Stoic Week is happening once again. I'm not so involved this time around but I did do a short interview to coincide with the event which you can find at: 'Interview: John Sellars'.
There was also a public event in New York this weekend, following on from the three previous events in London. I was unable to attend but did write a preliminary draft of what would have been my talk: 'Hard Truths and Happiness'.
My main ambition for 2015-16 was to complete and submit my book manuscript on Hellenistic philosophy (see previous update). I’m pleased to report that I more or less finished a complete draft in July. I have now read through this and identified a list of final revisions. I hope to complete these in September and submit the draft to the publisher (update: now submitted).
For the coming year 2016-17 I have another book project I hope to complete, on which more in due course.

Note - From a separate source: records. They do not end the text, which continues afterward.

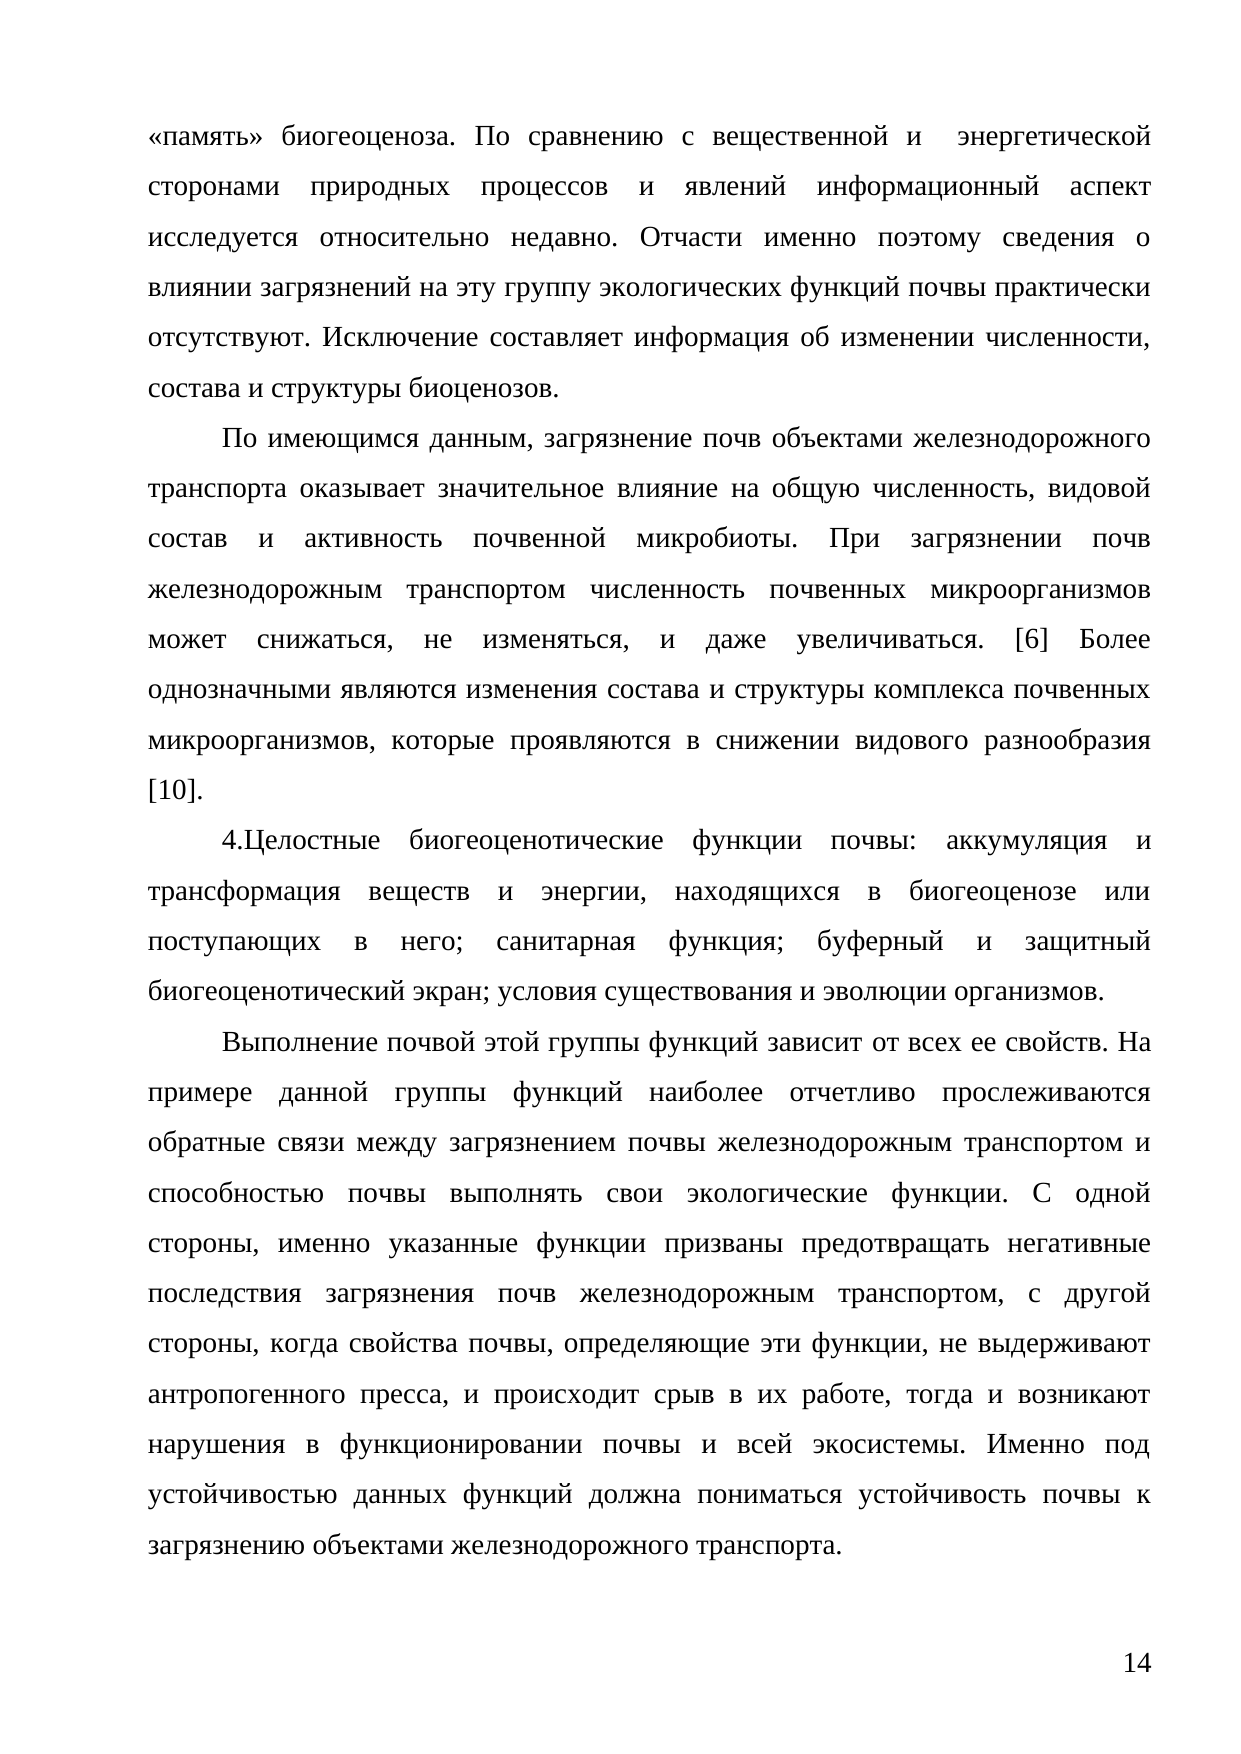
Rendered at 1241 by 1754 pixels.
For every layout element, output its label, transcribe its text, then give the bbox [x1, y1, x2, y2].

text По имеющимся данным, загрязнение почв объектами железнодорожного транспорта оказывает значительное влияние на общую численность, видовой состав и активность почвенной микробиоты. При загрязнении почв железнодорожным транспортом численность почвенных микроорганизмов может снижаться, не изменяться, и даже увеличиваться. [6] Более однозначными являются изменения состава и структуры комплекса почвенных микроорганизмов, которые проявляются в снижении видового разнообразия [10]. [148, 420, 1152, 806]
text 4.Целостные биогеоценотические функции почвы: аккумуляция и трансформация веществ и энергии, находящихся в биогеоценозе или поступающих в него; санитарная функция; буферный и защитный биогеоценотический экран; условия существования и эволюции организмов. [148, 822, 1152, 1007]
text Выполнение почвой этой группы функций зависит от всех ее свойств. На примере данной группы функций наиболее отчетливо прослеживаются обратные связи между загрязнением почвы железнодорожным транспортом и способностью почвы выполнять свои экологические функции. С одной стороны, именно указанные функции призваны предотвращать негативные последствия загрязнения почв железнодорожным транспортом, с другой стороны, когда свойства почвы, определяющие эти функции, не выдерживают антропогенного пресса, и происходит срыв в их работе, тогда и возникают нарушения в функционировании почвы и всей экосистемы. Именно под устойчивостью данных функций должна пониматься устойчивость почвы к загрязнению объектами железнодорожного транспорта. [148, 1024, 1152, 1560]
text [148, 118, 1152, 403]
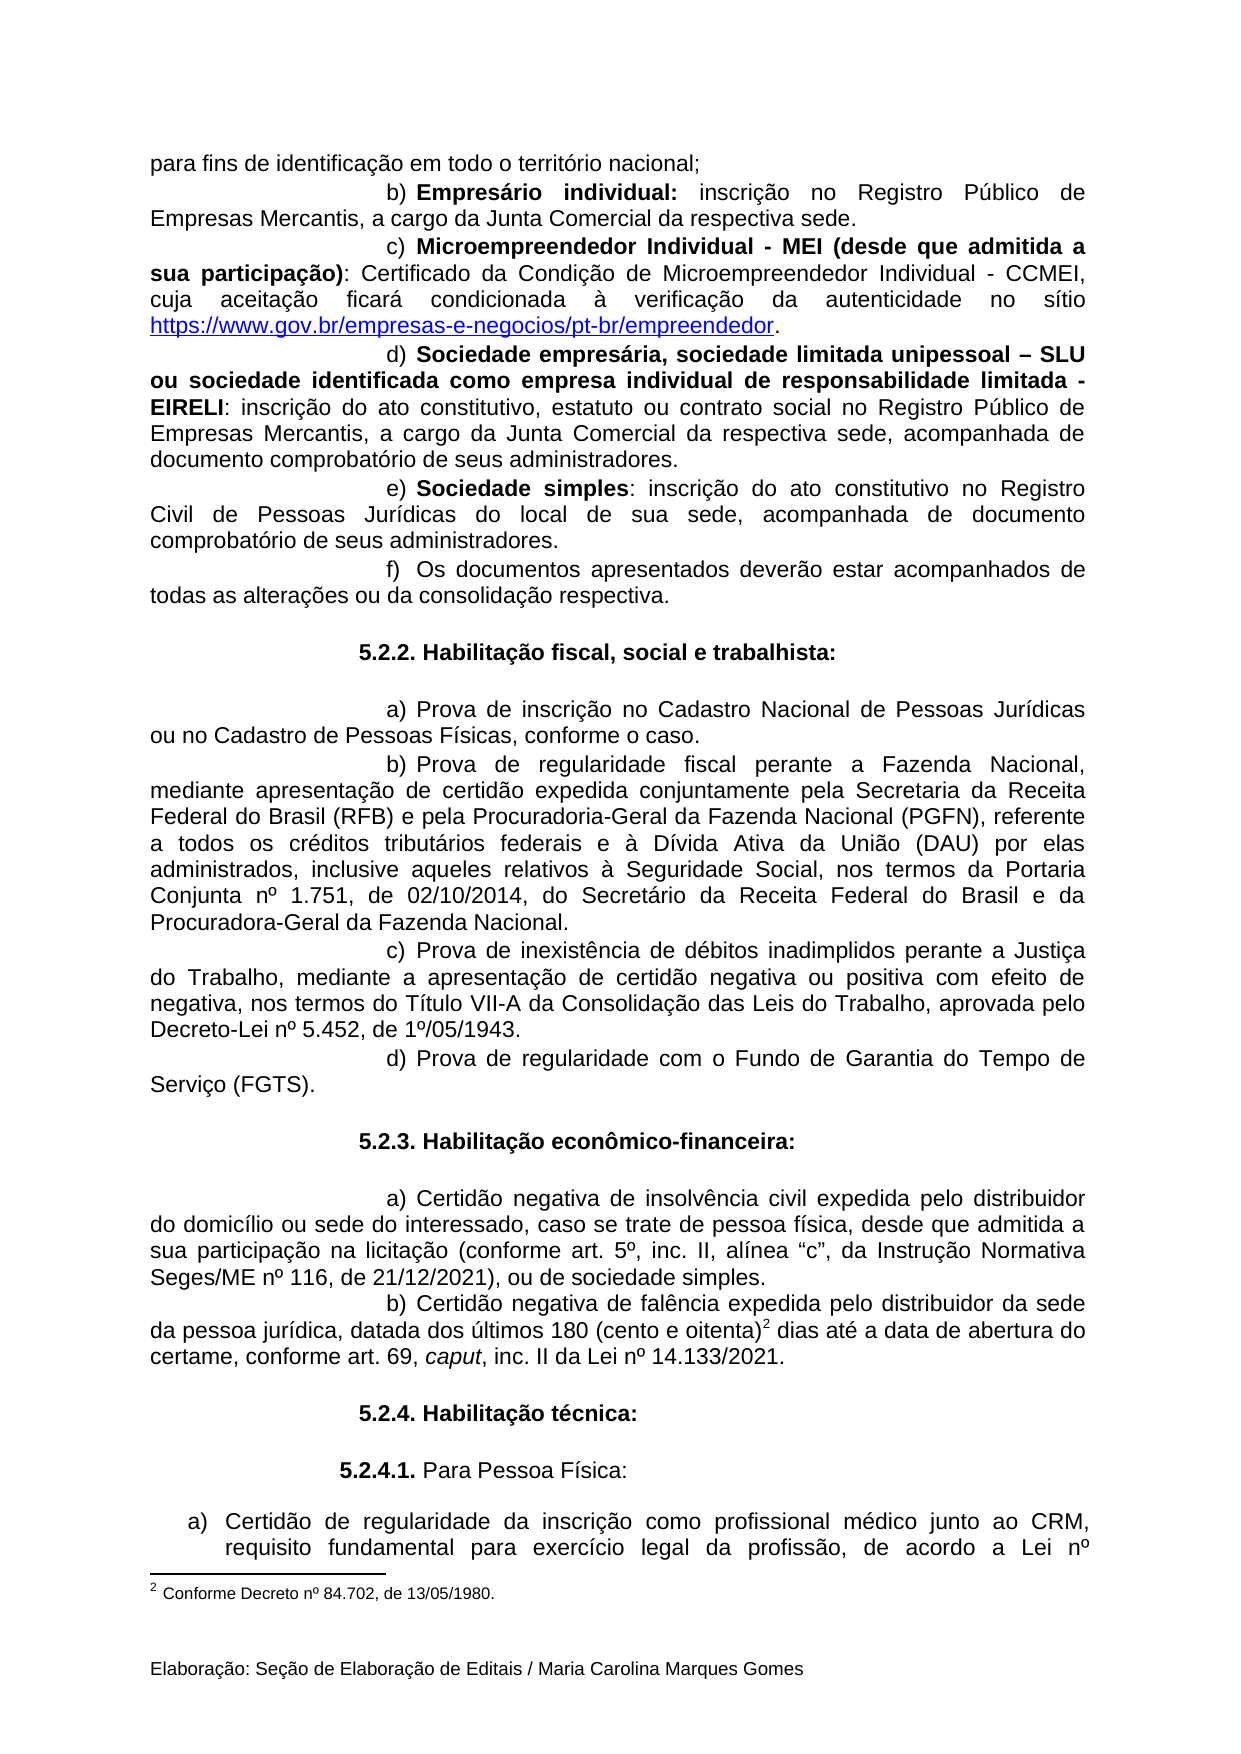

I have recently checked proofs for two book chapters due out shortly.
The first likely to appear is a chapter in German on Stoic spiritual exercises to be published in Philosophie als Lebenskunst: Antike Vorbilder, moderne Perspektiven by Suhrkamp probably in December 2016. The volume is based on a very enjoyable conference that took place in Erlangen two years ago.
The second is a short piece on Stoic attitudes towards evils, to be published in The History of Evil in Antiquity by Routledge. This was scheduled for publication in 2016 but I think will now appear in early 2017.
The annotated bibliography I prepared for Oxford Bibliographies Online is now available here (requires subscription).